Paper No. 396-2
Presentation Time: 1:30 PM

COLORADO’S LYKINS FORMATION: AN OVERLOOKED SUCCESSION OF CRINKLED LIMESTONE, MINIATURE MOLLUSCS, AND PERMIAN-TRIASSIC MASS EXTINCTION


HAGADORN, James W. and WHITELEY, Karen R., Department of Earth Sciences, Denver Museum of Nature & Science, 2001 Colorado Blvd, Denver, CO 80205, jwhagadorn@dmns.org
The Lykins Formation is notable because it contains a conformable Permian-Triassic boundary succession and because its redbeds yield picturesque soils all along Colorado’s Front Range, from the New Mexico to the Wyoming borders. Yet despite over a century of study, the unit is not widely known and its mass extinction signature has never been studied. The Lykins is obscure even to Coloradans, because only two peer-reviewed papers on the unit have ever been published and because the unit lacks economic value—save for limestone and gypsum which have been sporadically quarried for quicklime and alabaster. The Lykins weathers easily, leading to covered exposures in canyons and valleys, and there are few exposures or drillcores where the upper half of the unit has not been removed by Triassic-Jurassic erosion.
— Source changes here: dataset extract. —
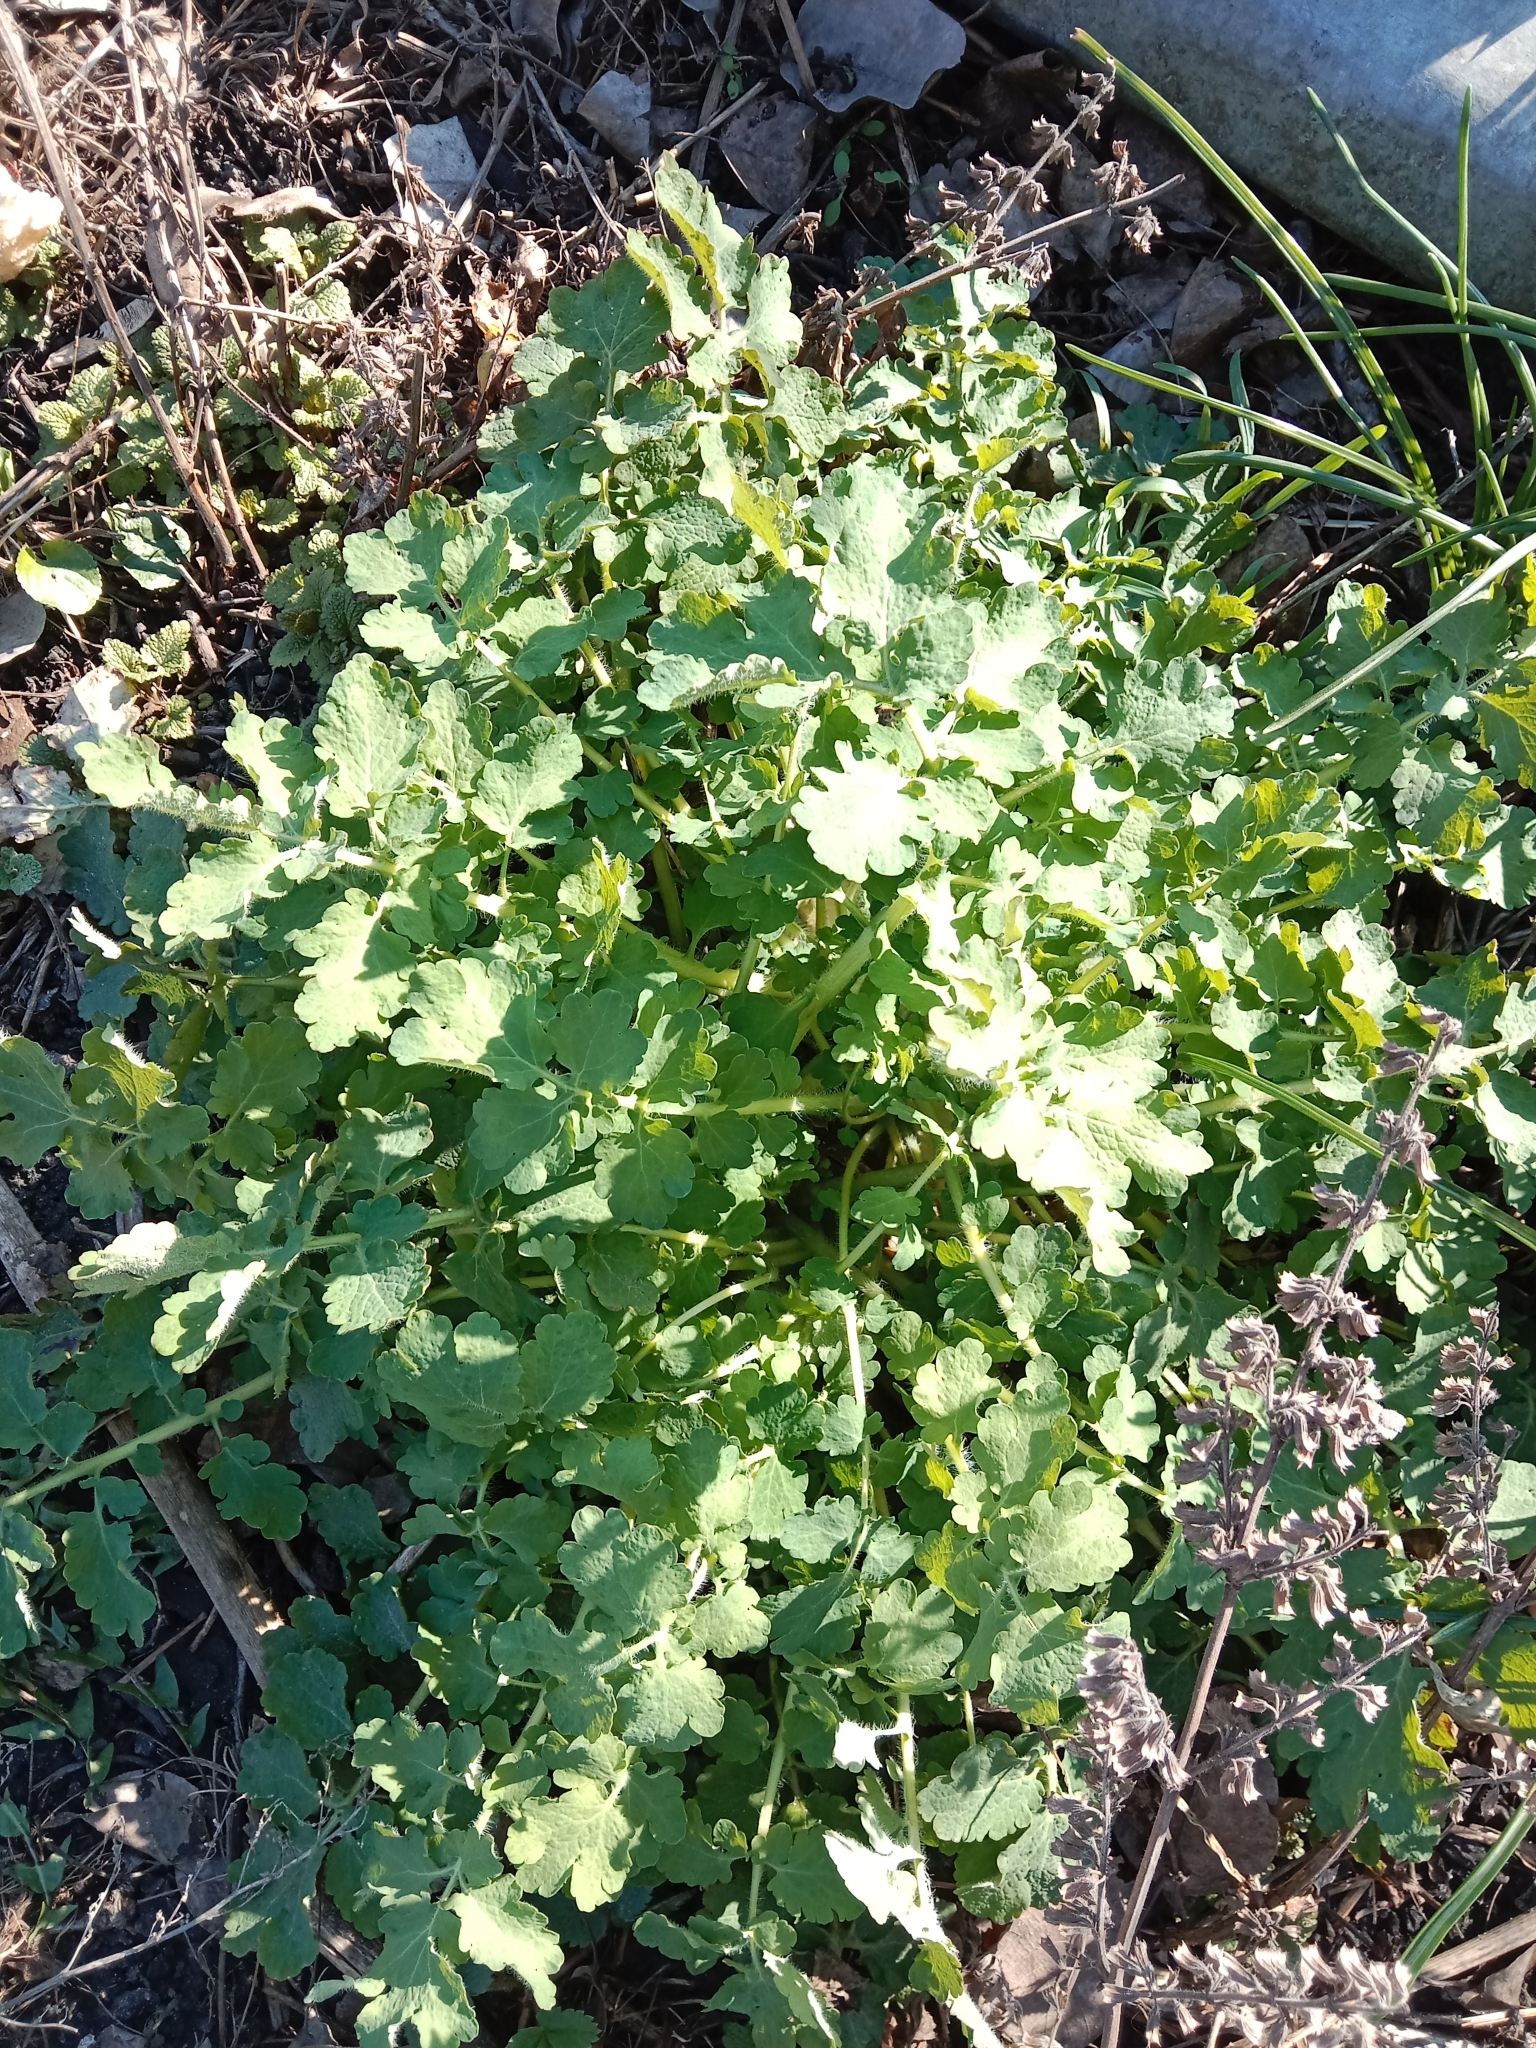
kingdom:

Despite these issues, in places the Lykins is well-exposed and stratigraphically complete. Such exposures reveal a ~330 m thick succession dominated by mudstone, bedded gypsum-anhydrite, and “crinkled” limestone-dolostone, with minor cherty, halitic, and bituminous limestone and rare conglomeratic or lensoidal sandstone. Borehole and drillcore data suggest that the Lykins was deposited along a low relief, gently inclined basin located in an arid to semi-arid area to the paleo-east-southeast of the Ancestral Rockies.

Lykins limestones are stromatolitic, peloidal, and pervasively dolomitized. Often they are capped with evaporate solution breccias and exhibit evidence for early lithification and desiccation. Clastic sediments bear raindrop imprints, polygonal cracks, lamination, and oscillation and ladder ripples, suggesting settling in intermittently emergent, quiescent, or oscillatory conditions. Isopach thicknesses and stacking of evaporates and carbonates around paleotopographic highs suggests the Lykins sea had density-stratified hypersaline waters, and that precipitates formed in barred basin or sabkha settings that intertongued with floodplain and supratidal-intertidal mudflats. Fossils in the unit are rare but are internally consistent with this interpretation because they include abundant microbialites, rare microscopic mollusk coquinas, and possible fish, codiacean algae, foraminifera, and logs.